▸ The problem
Repeat exactly, and only, the lines from the one holding "et Cie, p. 239, 237." through the last line of the records below.

(Data excerpts)
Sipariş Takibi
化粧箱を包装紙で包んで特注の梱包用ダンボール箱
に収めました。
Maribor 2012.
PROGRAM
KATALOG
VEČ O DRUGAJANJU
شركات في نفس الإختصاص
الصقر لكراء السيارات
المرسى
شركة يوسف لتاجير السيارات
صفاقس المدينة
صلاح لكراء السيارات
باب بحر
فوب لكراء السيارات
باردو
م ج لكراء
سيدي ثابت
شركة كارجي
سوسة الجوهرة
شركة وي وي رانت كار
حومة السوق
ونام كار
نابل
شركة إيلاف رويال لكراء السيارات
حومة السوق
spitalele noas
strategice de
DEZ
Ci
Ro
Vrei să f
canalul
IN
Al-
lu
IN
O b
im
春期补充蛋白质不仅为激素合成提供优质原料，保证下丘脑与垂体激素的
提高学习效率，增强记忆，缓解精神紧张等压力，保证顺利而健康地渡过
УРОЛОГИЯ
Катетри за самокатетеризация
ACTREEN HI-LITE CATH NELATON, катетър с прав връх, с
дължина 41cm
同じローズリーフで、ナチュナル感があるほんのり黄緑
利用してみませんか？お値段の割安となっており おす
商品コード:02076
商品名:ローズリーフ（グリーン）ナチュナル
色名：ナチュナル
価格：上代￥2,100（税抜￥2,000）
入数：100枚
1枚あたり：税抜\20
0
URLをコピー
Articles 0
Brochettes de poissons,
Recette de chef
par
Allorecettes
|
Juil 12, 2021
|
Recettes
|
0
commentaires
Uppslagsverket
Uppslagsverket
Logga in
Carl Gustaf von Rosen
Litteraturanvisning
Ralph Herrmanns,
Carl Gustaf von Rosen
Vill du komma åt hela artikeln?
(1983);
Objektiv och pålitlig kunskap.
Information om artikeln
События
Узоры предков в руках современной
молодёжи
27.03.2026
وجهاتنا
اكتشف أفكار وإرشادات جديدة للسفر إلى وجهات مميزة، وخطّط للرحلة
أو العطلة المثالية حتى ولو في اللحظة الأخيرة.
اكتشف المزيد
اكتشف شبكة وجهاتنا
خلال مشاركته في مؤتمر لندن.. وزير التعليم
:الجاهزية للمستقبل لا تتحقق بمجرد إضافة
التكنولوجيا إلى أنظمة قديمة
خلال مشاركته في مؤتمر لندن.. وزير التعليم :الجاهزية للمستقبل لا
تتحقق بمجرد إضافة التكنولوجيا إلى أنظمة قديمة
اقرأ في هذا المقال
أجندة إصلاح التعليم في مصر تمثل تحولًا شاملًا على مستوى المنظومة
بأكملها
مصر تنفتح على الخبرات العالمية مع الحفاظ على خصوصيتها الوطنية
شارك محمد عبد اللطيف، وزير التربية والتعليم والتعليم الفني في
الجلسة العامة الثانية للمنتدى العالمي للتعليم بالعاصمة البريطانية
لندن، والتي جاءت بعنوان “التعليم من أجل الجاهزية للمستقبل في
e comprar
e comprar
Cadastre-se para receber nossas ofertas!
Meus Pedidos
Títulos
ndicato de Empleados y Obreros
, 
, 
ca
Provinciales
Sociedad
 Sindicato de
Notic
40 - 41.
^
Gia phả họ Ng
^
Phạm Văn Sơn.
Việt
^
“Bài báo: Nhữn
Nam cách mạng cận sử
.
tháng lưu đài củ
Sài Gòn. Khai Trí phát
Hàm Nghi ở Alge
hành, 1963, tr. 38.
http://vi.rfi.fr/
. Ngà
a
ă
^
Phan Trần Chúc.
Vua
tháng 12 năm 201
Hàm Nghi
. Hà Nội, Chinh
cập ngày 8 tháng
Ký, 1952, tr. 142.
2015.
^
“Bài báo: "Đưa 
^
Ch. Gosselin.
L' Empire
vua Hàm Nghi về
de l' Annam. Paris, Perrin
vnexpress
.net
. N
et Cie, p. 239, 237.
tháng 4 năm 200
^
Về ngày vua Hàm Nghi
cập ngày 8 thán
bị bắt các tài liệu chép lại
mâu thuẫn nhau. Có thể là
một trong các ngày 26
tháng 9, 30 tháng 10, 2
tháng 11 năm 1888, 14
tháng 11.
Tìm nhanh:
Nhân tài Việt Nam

▸ Completed exercise
et Cie, p. 239, 237.
tháng 4 năm 200
^
Về ngày vua Hàm Nghi
cập ngày 8 thán
bị bắt các tài liệu chép lại
mâu thuẫn nhau. Có thể là
một trong các ngày 26
tháng 9, 30 tháng 10, 2
tháng 11 năm 1888, 14
tháng 11.
Tìm nhanh:
Nhân tài Việt Nam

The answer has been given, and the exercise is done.